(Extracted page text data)
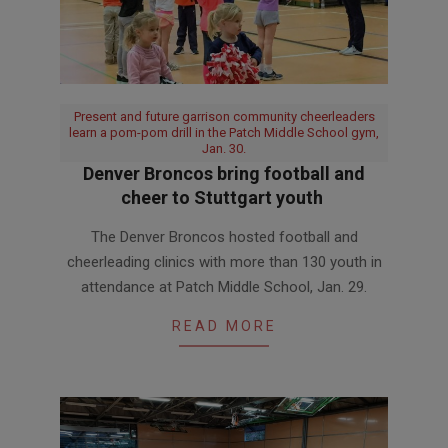
Present and future garrison community cheerleaders
learn a pom-pom drill in the Patch Middle School gym,
Jan. 30.
Denver Broncos bring football and
cheer to Stuttgart youth
2019-
The Denver Broncos hosted football and
02-
cheerleading clinics with more than 130 youth in
04
attendance at Patch Middle School, Jan. 29.
READ MORE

* **Job item**
Reproduce the lines of the entries above exactly, but only from the line containing "The Denver Broncos hosted football and" through the final line.

* **Written reply**
The Denver Broncos hosted football and
02-
cheerleading clinics with more than 130 youth in
04
attendance at Patch Middle School, Jan. 29.
READ MORE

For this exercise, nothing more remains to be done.